Nevada court hears ‘personhood’ measure appeal
Associated Press Writer
LAS VEGAS (AP) – Proponents of a ballot initiative to reshape Nevada abortion law asked the state Supreme Court on Tuesday to focus on the eight words that they said clearly define their goal.
“The term ‘person’ applies to every human being,” Personhood Nevada leader Olaf Vancura said afterward, using the same eight words outside the state high court that are the focus of his group’s appeal. He wants to be allowed to collect signatures to qualify the initiative for the November ballot.
In court, an American Civil Liberties Union of Nevada lawyer told the seven justices that voters wouldn’t know that amending the Nevada Constitution to define “personhood” as beginning at conception would let advocates advance efforts to ban abortions, restrict common forms of birth control and affect end-of-life questions.
“These are hot-button, critical issues,” ACLU attorney Lee Rowland said, urging the state’s only appellate court to uphold a lower court ruling in January that the initiative is vague and violates state law limiting ballot questions to one subject.
“There needs to be some information in there that lets the voters know what’s going on,” Rowland said.
Justices appeared skeptical of overruling the lower court based on Personhood Nevada lawyer Michael Peters’ argument that the lower court judge erred in examining anything more than the legality of the wording.
Justice James Hardesty asked Peters if there was a difference between considering the constitutionality of the proposed initiative and determining whether it “impacts other provisions in our laws beyond the stated purpose of the initiative.”
“You’re limited in looking at, in this case, the eight operative words in determining the single subject,” Peters responded. “It’s an ‘on-its-face’ analysis.”
“Does this fully inform the voters, ultimately, as to what they’re voting on, what they’re amending in the Constitution?” Justice Michael Douglas asked. “Or is it so open-ended that they’re not sure what the meaning is?”
Peters told Douglas, the first black justice on the Nevada Supreme Court, that the initiative aimed to extend civil rights to a person at conception.
“In essence you’re asking us to define when life begins,” Douglas said. “Does it do that?

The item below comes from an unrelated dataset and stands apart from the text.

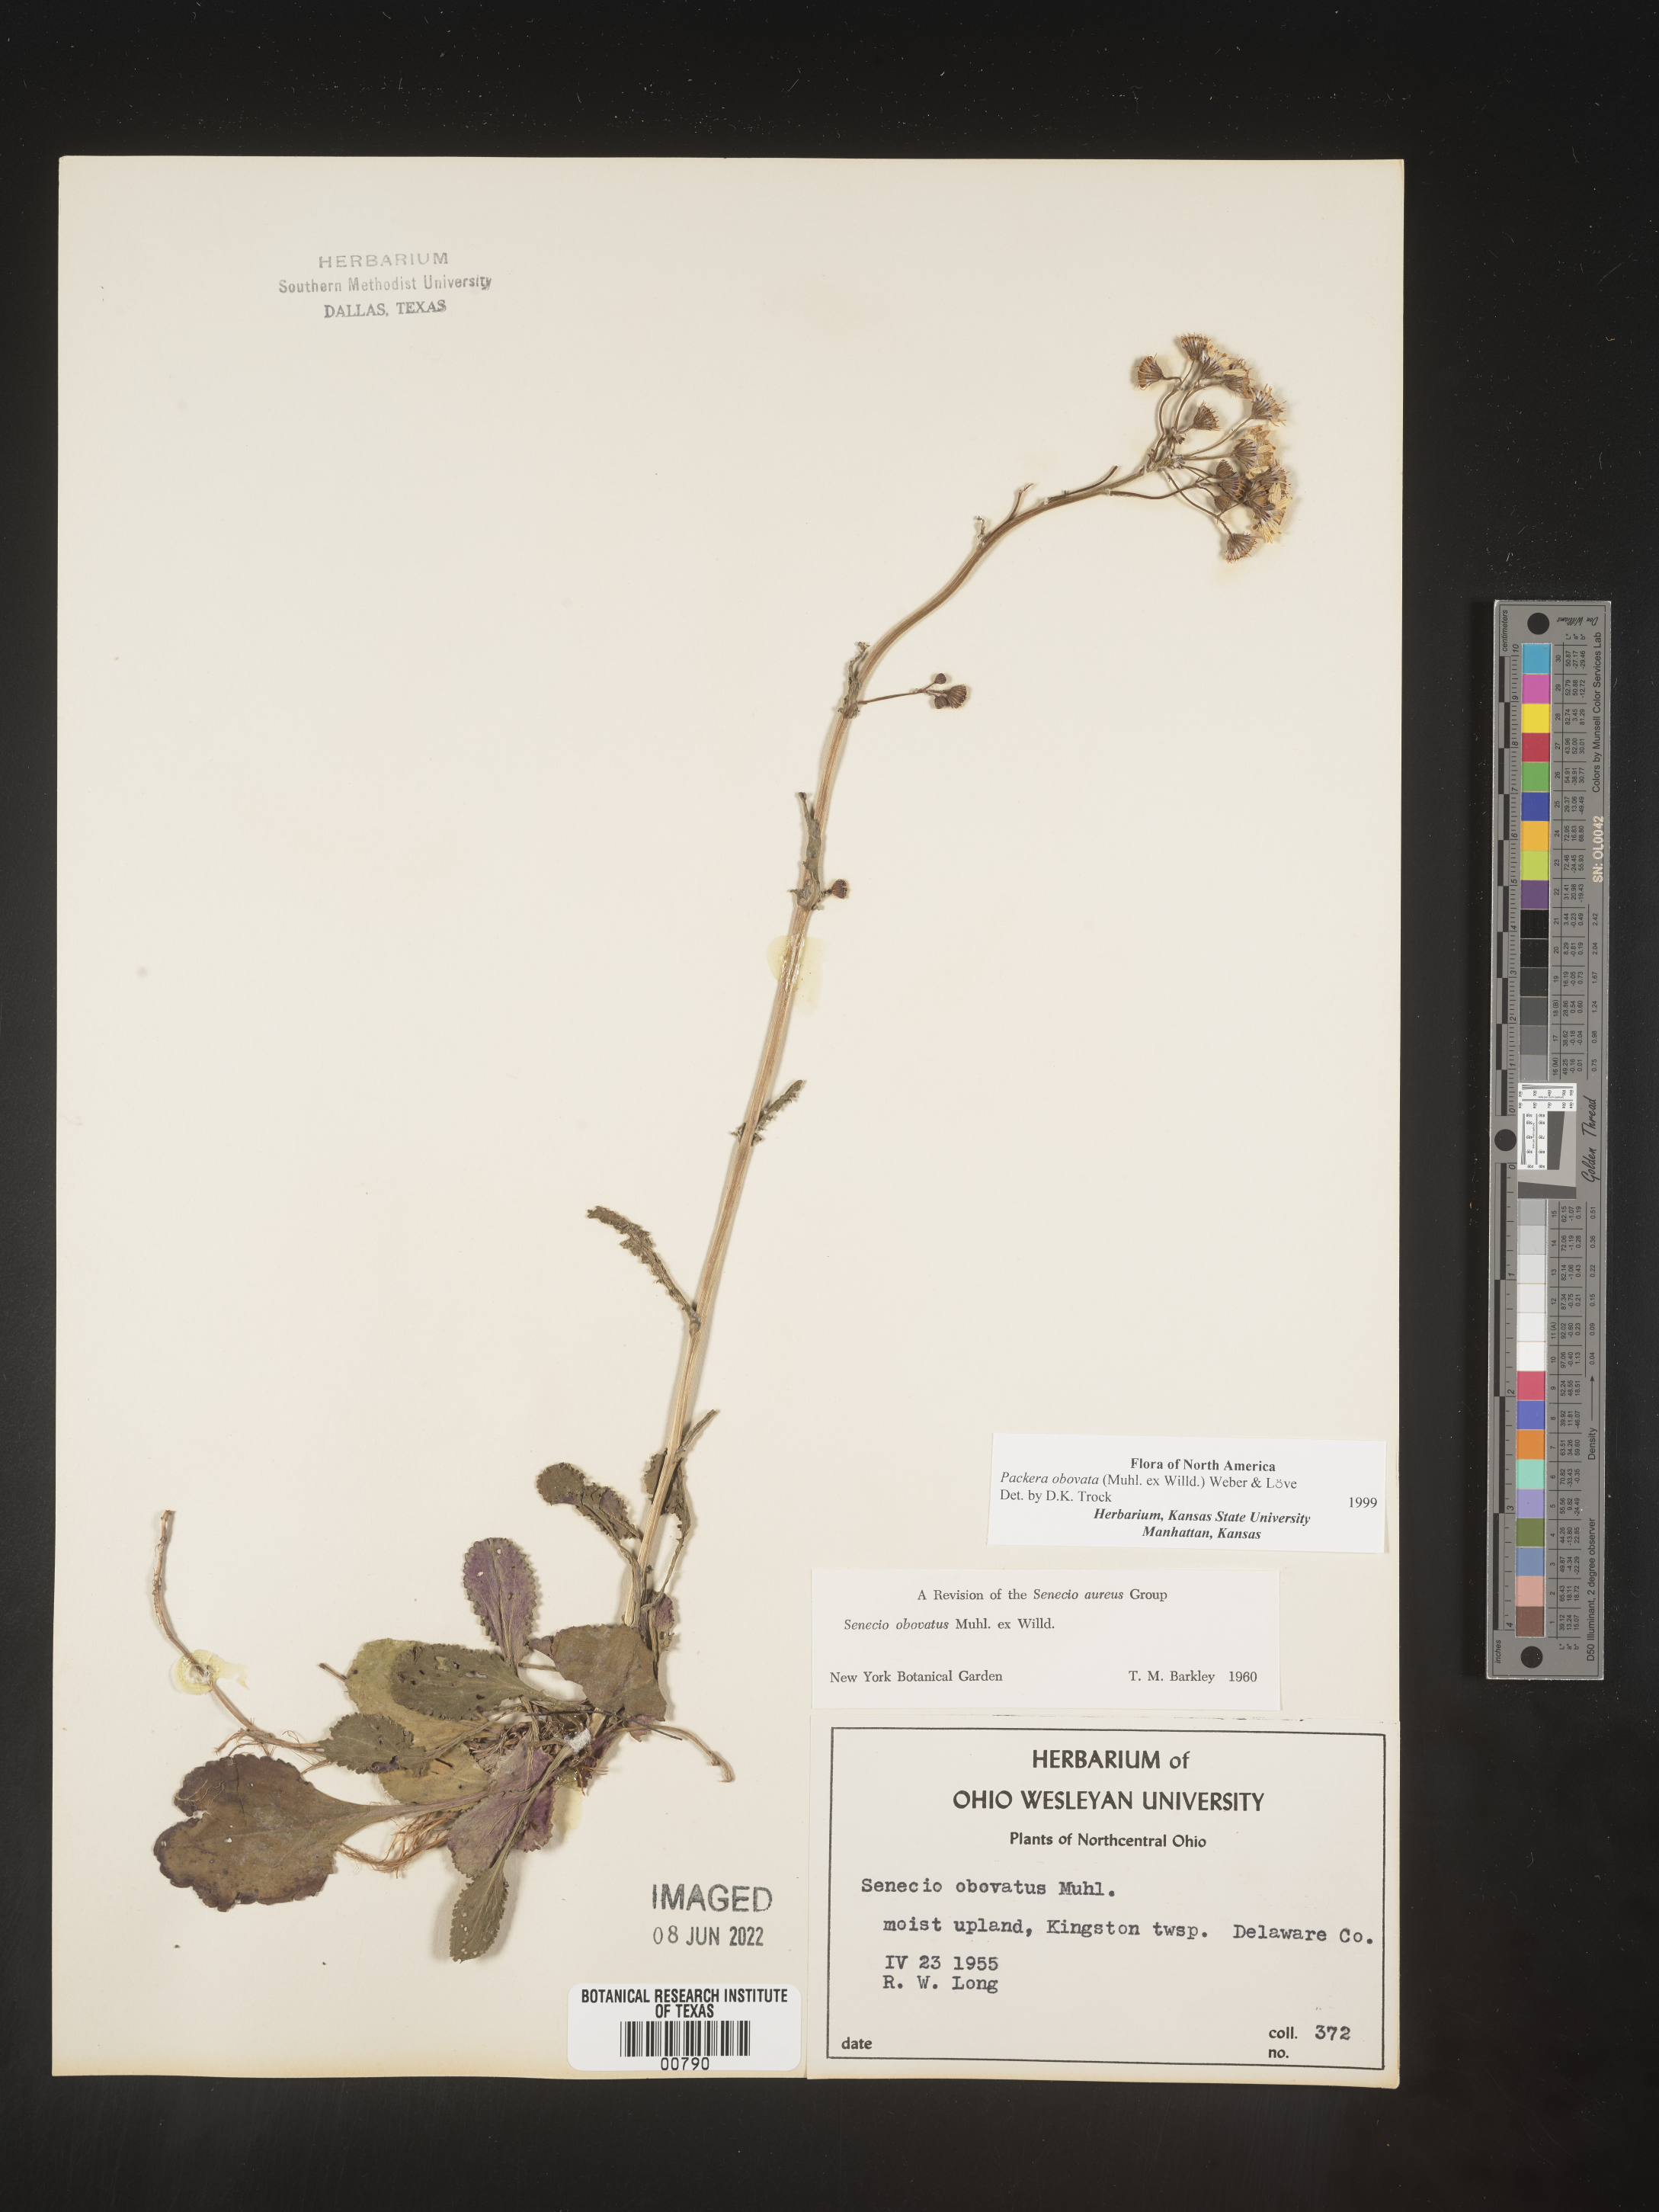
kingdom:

Is it clear in all cases?”
“It does define human beings and when life begins,” Peters responded.
More than 50 people ranging from right-to-life advocates to Planned Parenthood representatives filled the courtroom gallery for the oral arguments in Las Vegas.
A day earlier, another branch of the national organization Personhood USA gained enough signatures to put an anti-abortion proposal on the Mississippi ballot in 2011.
A similar proposal goes before Colorado voters this fall, and Personhood USA leader Keith Mason said signatures were being gathered for constitutional amendments in Missouri, California, Florida and Montana. Mason tallied about 40 states in which the organization was working toward changing laws.
Rowland urged the Nevada high court to consider the effects of eight words “that are only fleshed out and that only have meaning once you read the description of effects.”
“So your argument is that the sentence encompasses more than a single subject?” asked Hardesty, who posed most of the questions during the 30-minute hearing.
“Absolutely,” Rowland replied. “Allowing it to go through simply because of its brevity, I think, poses a very real danger to the citizens of Nevada, which is that the initiative process starts to be used for vague, semantic and theoretical ideas.”